Call jokes
What do you call a bus full of kids? A killstreak.
If an orange is called an orange, why isn’t a lemon called a yellow?
What do you call a bunch of white people on a bench?
The NBA.
What do you call a chicken staring at a pile of lettuce?
A chicken sees a salad.
(Say it out loud if you don't get it!)
Me: *Meets girl, starts to form crush* Me after I get enough courage to talk to her: “Are you a casket lid because I want you on top of me?”
“What do you call my friend group?” “Suicide Squad.”
I saw a guy beat his girlfriend to a pulp after his girlfriend threw a phone in his face. I offered to call an ambulance, but he said he was fine.
What do you call a woodpecker with no beak?
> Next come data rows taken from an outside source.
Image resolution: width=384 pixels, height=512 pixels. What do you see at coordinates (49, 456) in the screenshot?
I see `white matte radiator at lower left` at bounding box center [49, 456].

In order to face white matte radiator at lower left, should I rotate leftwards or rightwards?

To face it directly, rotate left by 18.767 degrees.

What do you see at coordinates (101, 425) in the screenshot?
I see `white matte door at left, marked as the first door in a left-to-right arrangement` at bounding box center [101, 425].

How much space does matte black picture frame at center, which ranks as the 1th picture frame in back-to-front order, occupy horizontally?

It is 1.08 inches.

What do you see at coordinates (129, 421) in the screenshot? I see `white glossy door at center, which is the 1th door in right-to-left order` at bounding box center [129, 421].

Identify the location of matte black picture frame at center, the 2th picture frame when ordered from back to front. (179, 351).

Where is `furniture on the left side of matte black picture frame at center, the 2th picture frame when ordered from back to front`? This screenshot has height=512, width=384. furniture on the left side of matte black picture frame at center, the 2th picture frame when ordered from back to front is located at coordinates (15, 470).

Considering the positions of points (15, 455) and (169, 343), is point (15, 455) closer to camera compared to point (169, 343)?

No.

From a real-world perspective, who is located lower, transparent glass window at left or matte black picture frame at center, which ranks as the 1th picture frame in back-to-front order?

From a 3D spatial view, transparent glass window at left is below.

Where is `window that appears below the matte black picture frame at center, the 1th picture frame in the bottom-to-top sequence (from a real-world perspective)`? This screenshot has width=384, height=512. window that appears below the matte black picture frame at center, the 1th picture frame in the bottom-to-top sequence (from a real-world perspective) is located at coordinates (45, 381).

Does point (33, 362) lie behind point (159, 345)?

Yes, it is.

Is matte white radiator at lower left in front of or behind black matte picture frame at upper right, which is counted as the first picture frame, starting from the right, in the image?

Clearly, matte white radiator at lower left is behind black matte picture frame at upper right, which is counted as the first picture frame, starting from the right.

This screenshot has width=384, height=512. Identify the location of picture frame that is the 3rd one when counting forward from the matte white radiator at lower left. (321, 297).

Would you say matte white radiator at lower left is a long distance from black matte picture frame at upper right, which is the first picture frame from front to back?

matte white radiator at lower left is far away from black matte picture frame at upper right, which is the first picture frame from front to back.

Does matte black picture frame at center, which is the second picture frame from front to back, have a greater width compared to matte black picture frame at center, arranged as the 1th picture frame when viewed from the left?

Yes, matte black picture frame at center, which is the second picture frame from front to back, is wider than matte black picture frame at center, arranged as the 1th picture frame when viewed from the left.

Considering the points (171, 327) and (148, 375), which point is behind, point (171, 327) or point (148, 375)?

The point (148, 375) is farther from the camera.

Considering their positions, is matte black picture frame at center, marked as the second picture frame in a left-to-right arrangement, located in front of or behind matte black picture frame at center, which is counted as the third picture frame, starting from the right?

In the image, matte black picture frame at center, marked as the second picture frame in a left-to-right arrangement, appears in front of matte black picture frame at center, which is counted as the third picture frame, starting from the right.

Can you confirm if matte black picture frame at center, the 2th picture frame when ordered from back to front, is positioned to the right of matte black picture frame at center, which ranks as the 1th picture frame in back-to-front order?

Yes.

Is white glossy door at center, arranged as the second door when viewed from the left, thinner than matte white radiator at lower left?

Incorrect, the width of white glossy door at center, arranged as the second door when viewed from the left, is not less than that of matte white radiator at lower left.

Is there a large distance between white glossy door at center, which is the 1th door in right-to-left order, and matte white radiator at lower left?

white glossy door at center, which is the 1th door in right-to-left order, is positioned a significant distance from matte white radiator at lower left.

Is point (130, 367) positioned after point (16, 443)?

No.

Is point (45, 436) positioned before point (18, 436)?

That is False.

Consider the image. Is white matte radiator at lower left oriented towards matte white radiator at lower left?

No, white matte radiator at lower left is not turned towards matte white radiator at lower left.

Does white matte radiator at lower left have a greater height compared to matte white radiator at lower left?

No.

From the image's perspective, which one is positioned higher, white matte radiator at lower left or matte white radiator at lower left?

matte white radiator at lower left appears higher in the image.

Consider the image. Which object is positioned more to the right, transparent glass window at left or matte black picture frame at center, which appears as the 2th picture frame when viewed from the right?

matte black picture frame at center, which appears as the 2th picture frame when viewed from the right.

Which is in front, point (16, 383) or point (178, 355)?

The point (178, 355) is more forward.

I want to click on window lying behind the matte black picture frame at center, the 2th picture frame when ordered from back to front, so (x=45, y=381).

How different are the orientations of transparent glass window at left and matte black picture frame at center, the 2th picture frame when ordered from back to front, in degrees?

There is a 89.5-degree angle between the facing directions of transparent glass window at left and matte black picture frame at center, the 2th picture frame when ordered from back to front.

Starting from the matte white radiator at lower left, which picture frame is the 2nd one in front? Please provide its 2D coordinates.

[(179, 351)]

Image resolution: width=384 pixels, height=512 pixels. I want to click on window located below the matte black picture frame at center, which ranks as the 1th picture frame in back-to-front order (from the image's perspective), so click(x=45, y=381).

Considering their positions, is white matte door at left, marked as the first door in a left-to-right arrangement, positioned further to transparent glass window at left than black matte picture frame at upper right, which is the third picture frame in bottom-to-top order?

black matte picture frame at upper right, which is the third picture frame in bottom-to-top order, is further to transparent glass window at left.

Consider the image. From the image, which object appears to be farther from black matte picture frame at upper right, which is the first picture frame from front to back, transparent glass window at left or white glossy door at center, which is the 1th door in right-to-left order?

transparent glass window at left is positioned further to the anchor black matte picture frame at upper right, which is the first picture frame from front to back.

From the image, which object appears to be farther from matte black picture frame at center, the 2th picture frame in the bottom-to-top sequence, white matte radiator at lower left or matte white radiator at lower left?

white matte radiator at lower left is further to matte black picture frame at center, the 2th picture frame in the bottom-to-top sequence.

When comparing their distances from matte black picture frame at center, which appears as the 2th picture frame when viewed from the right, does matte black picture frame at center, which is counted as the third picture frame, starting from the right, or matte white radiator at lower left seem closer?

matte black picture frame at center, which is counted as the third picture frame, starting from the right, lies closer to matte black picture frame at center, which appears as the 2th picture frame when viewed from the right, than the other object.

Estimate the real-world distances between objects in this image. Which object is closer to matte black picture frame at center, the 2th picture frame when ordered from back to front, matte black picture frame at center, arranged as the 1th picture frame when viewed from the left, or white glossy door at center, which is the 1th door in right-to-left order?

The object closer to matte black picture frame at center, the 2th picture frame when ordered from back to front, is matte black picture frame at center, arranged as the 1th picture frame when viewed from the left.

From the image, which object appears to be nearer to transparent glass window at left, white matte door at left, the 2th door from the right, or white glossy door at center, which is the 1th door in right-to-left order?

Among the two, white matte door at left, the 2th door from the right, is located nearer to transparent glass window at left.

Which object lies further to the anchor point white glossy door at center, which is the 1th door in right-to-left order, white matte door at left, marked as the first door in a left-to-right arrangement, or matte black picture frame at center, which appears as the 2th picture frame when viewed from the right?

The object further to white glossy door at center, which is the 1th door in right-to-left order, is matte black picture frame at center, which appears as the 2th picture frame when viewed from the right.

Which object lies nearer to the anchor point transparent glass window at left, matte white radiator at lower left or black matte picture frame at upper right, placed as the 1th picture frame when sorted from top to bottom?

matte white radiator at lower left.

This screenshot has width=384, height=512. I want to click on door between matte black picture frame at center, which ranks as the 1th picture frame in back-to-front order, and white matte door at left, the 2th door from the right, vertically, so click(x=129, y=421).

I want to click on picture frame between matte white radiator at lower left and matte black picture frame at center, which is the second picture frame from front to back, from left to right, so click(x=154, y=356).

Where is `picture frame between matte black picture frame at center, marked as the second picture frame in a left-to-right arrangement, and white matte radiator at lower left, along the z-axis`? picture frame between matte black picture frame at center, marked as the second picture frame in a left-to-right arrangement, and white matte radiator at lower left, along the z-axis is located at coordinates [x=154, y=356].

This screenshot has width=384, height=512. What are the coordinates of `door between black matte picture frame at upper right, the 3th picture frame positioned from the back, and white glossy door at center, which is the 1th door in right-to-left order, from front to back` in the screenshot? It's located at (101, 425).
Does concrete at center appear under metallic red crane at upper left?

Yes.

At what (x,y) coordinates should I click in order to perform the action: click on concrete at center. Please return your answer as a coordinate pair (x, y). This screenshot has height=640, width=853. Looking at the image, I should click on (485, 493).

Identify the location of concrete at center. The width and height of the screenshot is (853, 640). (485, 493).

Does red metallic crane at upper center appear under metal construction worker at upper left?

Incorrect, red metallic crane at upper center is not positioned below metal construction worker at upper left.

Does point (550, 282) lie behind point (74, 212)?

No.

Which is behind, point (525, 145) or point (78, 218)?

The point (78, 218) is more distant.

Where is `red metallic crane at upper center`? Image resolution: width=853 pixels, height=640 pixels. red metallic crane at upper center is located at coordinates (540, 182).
A headbanger.
What do you call a deer with no eyes, no legs, and no balls?
Still no fucking idea.
What do you call a herd of winning cows?
A topside.
So I was on a Discord call the other day, and one of my friends, an American buddy, joined, and we had a conversation.
Until they said: "When did pounds change to quid?"
And I said: "They're the exact same thing."
Then they said: "But when did it happen?"
So I said: "When did school change to shooting range?"
Me: U know the show called Imagine Dragons?
Friends: No, what is it?
Me: Imagine dragon this nuts across yo mouth.
Your forehead is so big that we may as well call it a fivehead.
Guys, my girlfriend calls me: "911, help! There’s a strange man in my room and I think he’s on drugs!"
She’s so nice.
Me: Calls 9-1-1.
Operator: 9/11, what’s your emergency?
Me: *hangs up*
What do you call a gay person who is gay but just can't admit it? A Filipino.
What do you call a country who needs another race just to be the best country in sports?
America.
Why can’t orphans be gay?
They have no one to call "daddy".
What do you call a dwarf in a drawer?
Gay.
What do you call the Christian version of Donald Trump? Holy shit!
What do you call a very rude bird? A mockingbird.